[DATA LISTING Boundary: Start]
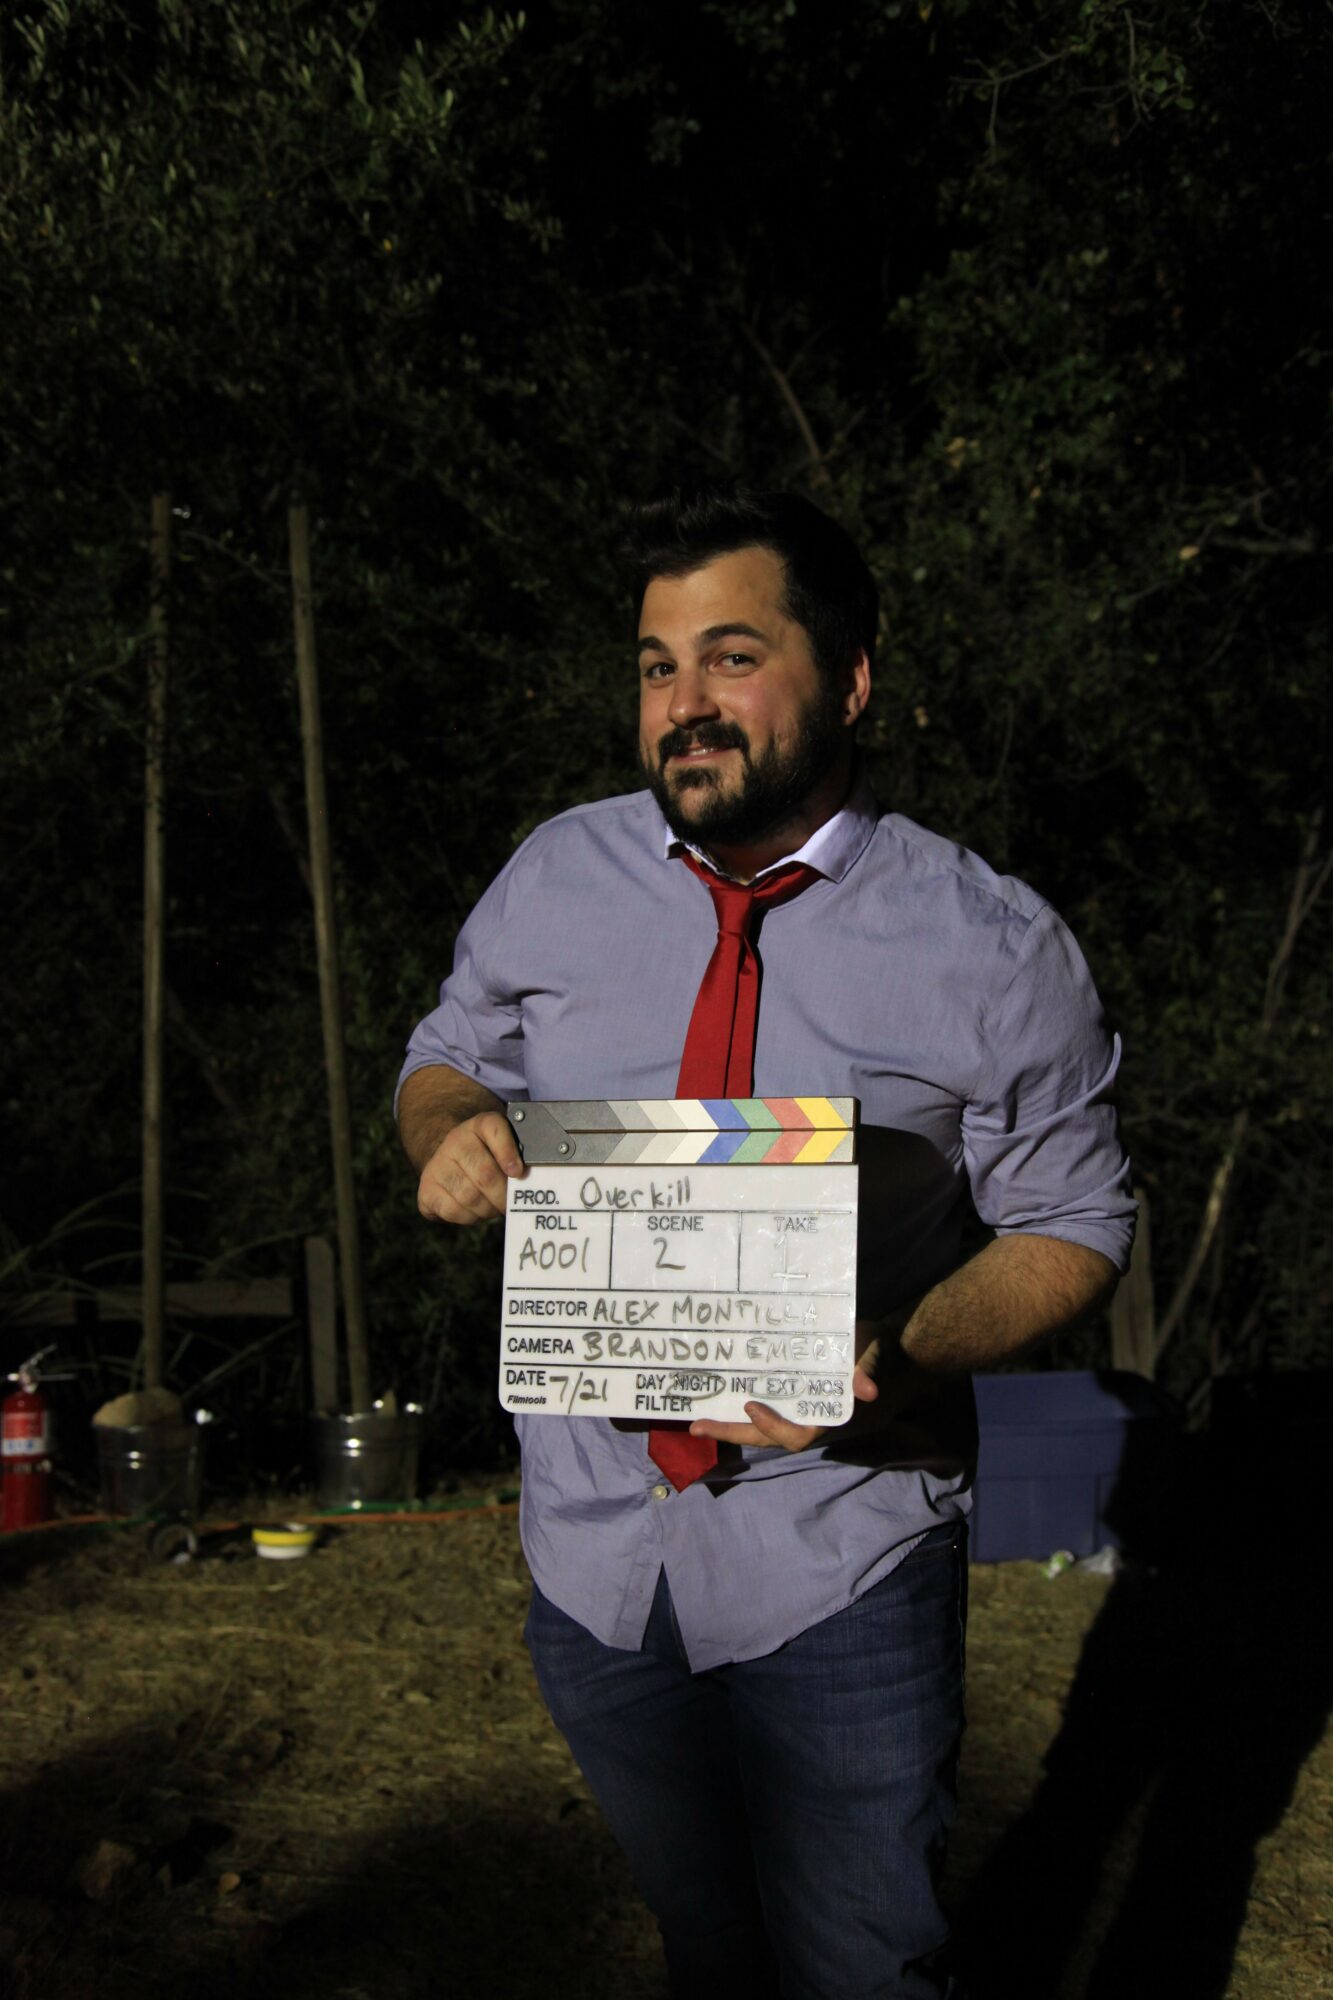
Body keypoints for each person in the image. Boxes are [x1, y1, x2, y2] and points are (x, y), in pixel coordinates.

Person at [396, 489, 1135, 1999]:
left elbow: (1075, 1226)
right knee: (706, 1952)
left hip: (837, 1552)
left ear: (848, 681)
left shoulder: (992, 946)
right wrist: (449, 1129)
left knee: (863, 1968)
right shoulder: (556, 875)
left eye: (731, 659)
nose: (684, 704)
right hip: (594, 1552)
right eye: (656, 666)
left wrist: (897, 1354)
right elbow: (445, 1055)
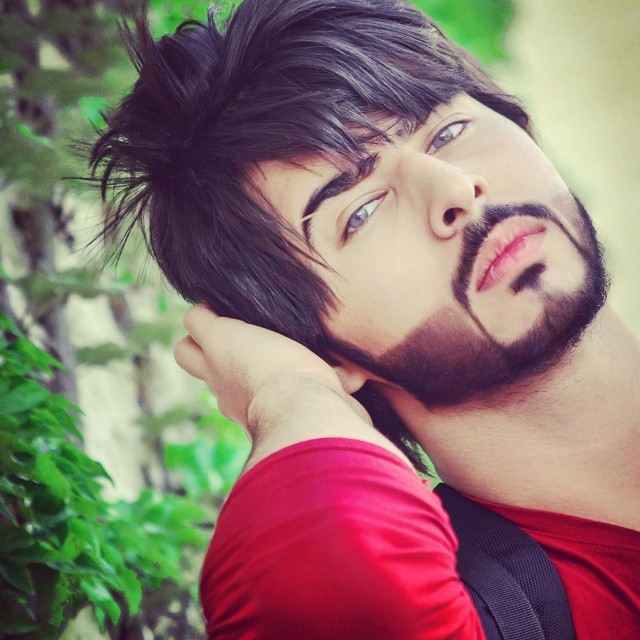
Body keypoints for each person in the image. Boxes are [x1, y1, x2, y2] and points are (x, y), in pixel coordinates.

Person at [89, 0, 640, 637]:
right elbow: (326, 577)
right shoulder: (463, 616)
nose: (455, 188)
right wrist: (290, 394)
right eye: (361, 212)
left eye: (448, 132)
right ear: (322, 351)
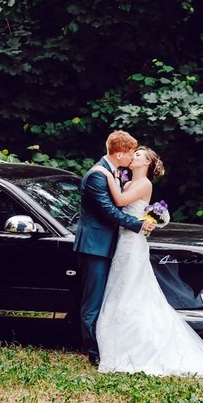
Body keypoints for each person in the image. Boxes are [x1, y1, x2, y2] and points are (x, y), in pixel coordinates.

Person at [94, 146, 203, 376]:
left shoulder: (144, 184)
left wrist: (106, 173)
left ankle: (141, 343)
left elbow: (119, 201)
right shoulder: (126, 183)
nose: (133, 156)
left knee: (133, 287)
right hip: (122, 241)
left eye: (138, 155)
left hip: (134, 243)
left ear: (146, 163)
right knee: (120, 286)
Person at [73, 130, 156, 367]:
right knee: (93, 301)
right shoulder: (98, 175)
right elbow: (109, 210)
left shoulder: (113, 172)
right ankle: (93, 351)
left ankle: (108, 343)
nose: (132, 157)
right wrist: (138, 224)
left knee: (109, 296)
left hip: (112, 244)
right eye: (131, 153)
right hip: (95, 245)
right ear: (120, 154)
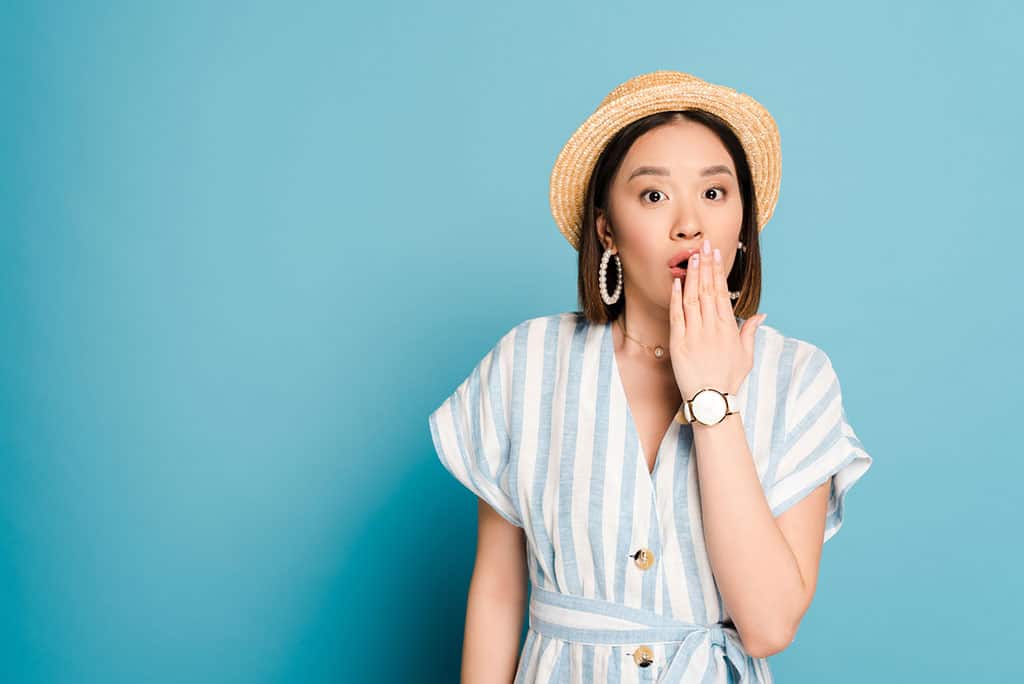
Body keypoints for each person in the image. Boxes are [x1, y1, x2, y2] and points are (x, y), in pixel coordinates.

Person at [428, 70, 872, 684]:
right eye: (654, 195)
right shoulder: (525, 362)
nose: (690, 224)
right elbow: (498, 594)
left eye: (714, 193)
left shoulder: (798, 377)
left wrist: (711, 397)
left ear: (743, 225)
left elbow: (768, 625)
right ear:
[DATA LISTING Boundary: End]
- [TASK BRIEF]:
In the entries above, find the line that contains "nose: (455, 188)" and the line that contains "left knee: (109, 296)". Reproduce exactly those two lines and every line between them, but not the pictures.

- [EXERCISE ANSWER]:
nose: (455, 188)
right wrist: (290, 394)
right eye: (361, 212)
left eye: (448, 132)
right ear: (322, 351)
Body keypoints for each person in the image. Boxes are [x1, y1, x2, y2] and points are (x, y), in pixel coordinates.

Person at [94, 146, 203, 376]:
left shoulder: (144, 184)
left wrist: (106, 173)
left ankle: (141, 343)
left elbow: (119, 201)
right shoulder: (126, 183)
nose: (133, 156)
left knee: (133, 287)
right hip: (122, 241)
left eye: (138, 155)
left hip: (134, 243)
left ear: (146, 163)
right knee: (120, 286)
Person at [73, 130, 156, 367]:
right knee: (93, 301)
right shoulder: (98, 175)
right elbow: (109, 210)
left shoulder: (113, 172)
right ankle: (93, 351)
left ankle: (108, 343)
nose: (132, 157)
right wrist: (138, 224)
left knee: (109, 296)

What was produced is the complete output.